**Exercise passage**.

In a multi-tenant Kubernetes cluster, teams running multiple types of GitHub Actions self-hosted runners face a scheduling fairness problem that existing solutions — including Actions Runner Controller (ARC) — cannot address. When a namespace's ResourceQuota is shared across runner groups, smaller and cheaper runner pods can exhaust available quota before larger pods have a chance to schedule. The result is that GPU runners — which carry the most expensive hardware requirements and the longest queue times — are systematically starved by a flood of small CPU runner pods claiming quota first.

ARC provides no mechanism to express minimum scheduling guarantees across runner sets within a shared pool. Each RunnerScaleSet has an independent maxRunners cap, making it impossible to declare "GPU runners must always be able to claim at least N slots, regardless of how many CPU runners are active." The only workaround — lowering CPU runner caps to protect headroom — still cannot guarantee that headroom is actually available for GPU runners when they need it, and introduces a separate per-set configuration burden that grows with the number of runner types.

This design addresses the problem through a priorityTiers field on each RunnerGroup: a ranked list of Kubernetes PriorityClass assignments with cumulative pod-count thresholds. The first N pods of a GPU runner group are assigned a higher-priority PriorityClass and (if that class preempts) will displace lower-priority CPU runner pods when the namespace is contended — guaranteeing they schedule; subsequent tiers gain scheduling priority for burst and best-effort pods. A final threshold caps total concurrency per group. Crucially, the platform owns which PriorityClass names a tenant may reference (the GMC --allowed-priority-classes allowlist) and whether each class preempts (set on the platform-created PriorityClass object — defaulting to non-preempting so a tenant cannot evict other tenants' pods); see §5.2. This lets a platform team express "GPU runners always get at least 5 slots, can burst to 20, and are capped at 30," all enforced by the Kubernetes scheduler against a single shared namespace ResourceQuota.

**Questions to answer**.
1. In the passage on scheduling GitHub Actions runners in Kubernetes, what field does the design add to each RunnerGroup?
2. Continue the passage on scheduling GitHub Actions runners in Kubernetes from the point where it stops.

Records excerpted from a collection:
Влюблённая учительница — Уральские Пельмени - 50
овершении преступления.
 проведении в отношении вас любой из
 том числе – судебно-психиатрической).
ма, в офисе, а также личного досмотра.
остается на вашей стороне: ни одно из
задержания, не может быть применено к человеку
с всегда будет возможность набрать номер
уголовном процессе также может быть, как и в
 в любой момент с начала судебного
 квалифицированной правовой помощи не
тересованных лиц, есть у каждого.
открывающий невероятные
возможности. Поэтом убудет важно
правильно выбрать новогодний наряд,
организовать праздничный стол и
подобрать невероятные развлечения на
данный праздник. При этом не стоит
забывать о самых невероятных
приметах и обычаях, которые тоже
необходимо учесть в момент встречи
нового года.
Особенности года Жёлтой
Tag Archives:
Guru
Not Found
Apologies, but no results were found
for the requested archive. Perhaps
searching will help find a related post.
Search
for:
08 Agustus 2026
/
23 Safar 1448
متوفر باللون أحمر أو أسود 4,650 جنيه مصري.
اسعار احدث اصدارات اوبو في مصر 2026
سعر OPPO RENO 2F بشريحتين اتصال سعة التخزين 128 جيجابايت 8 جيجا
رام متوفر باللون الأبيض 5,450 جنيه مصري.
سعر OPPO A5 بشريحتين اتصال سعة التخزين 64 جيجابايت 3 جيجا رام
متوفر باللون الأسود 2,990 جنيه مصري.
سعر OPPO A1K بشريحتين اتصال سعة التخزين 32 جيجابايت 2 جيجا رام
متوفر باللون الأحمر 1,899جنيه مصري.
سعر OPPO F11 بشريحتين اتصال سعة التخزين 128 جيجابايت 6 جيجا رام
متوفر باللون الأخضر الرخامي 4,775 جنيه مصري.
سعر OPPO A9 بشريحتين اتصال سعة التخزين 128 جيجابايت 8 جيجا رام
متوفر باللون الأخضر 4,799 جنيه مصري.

**Task responses**.
1. A priorityTiers field.

2.
Framed defensively, priority tiers stop expensive runners from being starved. Framed offensively, they are a utilization-and-cost lever. Without a scheduling guarantee, the only way to keep GPU runners schedulable under a shared quota is to hold headroom in reserve — cap cheap runners below the quota, or leave slack unused — so a GPU pod always has room. That reserved headroom is idle, paid-for capacity. The floor tier removes the need for it: because guaranteed pods preempt their way in on demand, cheap and burst runners can fill the quota to capacity and yield the instant a GPU job arrives. This is safe oversubscription of the shared quota — more runner demand is admitted than the guaranteed floors reserve, with the Kubernetes scheduler arbitrating by priority instead of an operator pre-reserving idle slack. The same provisioned cluster runs closer to full utilization and clears more jobs per hour, which is what lowers cost per unit of work.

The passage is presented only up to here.